**Texte choisi**
● ● ● ● ● ● ●
Thibault de Montaigu
Ce n’est pas parce qu’il est jeune et qu’il a ses entrées que Thibault de Montaigu est un jeune écrivain branché. Bien au contraire. De même, ce n’est pas parce qu’il s’empare d’un sujet à la mode comme la parisienne, dans son temple même, qu’il en fait une lecture fashion. Thibault de Montaigu, ou une invitation chic et lettrée à dépasser les idées reçues.
Vous venez d’inaugurer l’exposition La Parisienne, à la Galerie des Galeries. Pouvez-vous nous expliquer la genèse de l’invitation qui vous a été faite à vous et à votre femme, Sofia Achaval ?
Elsa Janssen, qui dirige la Galerie des Galeries, m’a appelé près avoir lu mon dernier roman, Les Grands gestes la nuit. Elle m’a expliqué que les Galeries Lafayette organisait une série d’événements autour de la Parisienne et qu’elle aurait aimé organiser une exposition en correspondance dans la galerie d’art dont elle s’occupe au premier étage des Galeries. C’est elle qui m’a proposé de m’associer à Sofia. Je crois que la photo qu’a prise Todd Selby de nous deux l’a beaucoup inspirée.
D’où vous est venue l’idée de ‘fictionnaliser’ et de la mettre en scène ainsi ?
La Parisienne n’existe pas. On la croise sur les affiches du métro, dans les pages des magazines, dans les romans ou les vieux films, mais jamais dans la vie où il n’existe que des individus particuliers prénommés Caroline, Lucie ou Alexandra. C’est donc une des dernières mythologies contemporaines dans un monde où il n’existe plus de déesses véritables. J’aime assez l’idée de la galerie comme un sanctuaire où on pénètre pour approcher cette déesse à laquelle chacun voue un culte secret. L’art, en tant que transcendance, a toujours quelque chose de religieux.
● ● ● ● ● ● ●
**Données**
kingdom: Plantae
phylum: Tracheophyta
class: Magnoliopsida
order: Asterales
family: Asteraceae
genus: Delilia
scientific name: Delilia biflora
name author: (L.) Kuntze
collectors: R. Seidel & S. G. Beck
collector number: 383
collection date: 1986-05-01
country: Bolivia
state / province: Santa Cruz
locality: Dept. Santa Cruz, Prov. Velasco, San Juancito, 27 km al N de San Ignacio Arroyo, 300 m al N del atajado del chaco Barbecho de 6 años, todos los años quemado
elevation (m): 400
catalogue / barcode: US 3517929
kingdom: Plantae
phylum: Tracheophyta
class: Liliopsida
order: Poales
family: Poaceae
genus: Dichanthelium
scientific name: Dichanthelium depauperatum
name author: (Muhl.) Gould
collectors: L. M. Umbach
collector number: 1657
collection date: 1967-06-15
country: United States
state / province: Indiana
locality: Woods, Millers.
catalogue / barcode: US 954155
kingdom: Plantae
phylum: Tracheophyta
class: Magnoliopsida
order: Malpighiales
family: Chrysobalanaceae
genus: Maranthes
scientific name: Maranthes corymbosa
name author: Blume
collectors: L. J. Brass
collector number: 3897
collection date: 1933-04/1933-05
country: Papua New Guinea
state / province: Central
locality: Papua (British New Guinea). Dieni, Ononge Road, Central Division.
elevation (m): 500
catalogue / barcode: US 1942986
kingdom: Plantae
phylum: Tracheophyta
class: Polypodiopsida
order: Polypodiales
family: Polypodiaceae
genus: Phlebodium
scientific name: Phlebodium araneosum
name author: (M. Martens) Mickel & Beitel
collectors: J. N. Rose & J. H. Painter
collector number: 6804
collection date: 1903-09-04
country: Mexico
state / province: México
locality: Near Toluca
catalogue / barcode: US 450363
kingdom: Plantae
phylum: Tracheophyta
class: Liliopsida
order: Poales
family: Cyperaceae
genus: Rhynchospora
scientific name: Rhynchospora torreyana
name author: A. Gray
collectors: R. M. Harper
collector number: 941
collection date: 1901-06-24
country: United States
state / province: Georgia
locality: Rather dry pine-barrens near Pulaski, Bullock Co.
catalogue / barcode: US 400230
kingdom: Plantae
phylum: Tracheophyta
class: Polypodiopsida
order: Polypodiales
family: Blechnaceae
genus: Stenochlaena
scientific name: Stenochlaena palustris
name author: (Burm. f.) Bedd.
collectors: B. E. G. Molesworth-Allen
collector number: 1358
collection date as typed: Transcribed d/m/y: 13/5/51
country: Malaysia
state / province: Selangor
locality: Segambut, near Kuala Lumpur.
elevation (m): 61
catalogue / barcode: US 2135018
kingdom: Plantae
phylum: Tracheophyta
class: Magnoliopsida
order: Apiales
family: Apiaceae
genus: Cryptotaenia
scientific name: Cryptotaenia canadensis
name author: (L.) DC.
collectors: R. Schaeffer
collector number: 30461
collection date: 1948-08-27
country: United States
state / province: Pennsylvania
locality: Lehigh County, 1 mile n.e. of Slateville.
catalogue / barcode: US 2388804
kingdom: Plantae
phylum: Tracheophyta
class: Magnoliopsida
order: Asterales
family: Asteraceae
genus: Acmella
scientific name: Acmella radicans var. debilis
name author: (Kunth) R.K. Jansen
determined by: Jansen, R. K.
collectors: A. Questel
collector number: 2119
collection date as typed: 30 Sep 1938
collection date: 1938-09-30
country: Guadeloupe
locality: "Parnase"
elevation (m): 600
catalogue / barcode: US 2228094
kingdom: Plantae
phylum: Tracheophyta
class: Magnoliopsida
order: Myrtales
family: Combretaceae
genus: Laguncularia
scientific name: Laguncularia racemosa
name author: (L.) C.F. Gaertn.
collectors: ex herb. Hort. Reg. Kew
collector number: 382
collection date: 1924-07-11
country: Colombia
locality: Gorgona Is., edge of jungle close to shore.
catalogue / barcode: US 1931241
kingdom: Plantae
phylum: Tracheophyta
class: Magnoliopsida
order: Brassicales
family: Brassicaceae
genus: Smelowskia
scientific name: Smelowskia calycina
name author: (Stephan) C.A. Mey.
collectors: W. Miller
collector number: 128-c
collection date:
● ● ● ● ● ● ●
**Consigne**
Dans l'entretien avec Thibault de Montaigu, remplacez « roman » par « livre » et recopiez le passage qui va de « Elsa Janssen, qui » jusqu'à « l’a beaucoup inspirée. ».

**Corrigé**
Elsa Janssen, qui dirige la Galerie des Galeries, m’a appelé près avoir lu mon dernier livre, Les Grands gestes la nuit. Elle m’a expliqué que les Galeries Lafayette organisait une série d’événements autour de la Parisienne et qu’elle aurait aimé organiser une exposition en correspondance dans la galerie d’art dont elle s’occupe au premier étage des Galeries. C’est elle qui m’a proposé de m’associer à Sofia. Je crois que la photo qu’a prise Todd Selby de nous deux l’a beaucoup inspirée.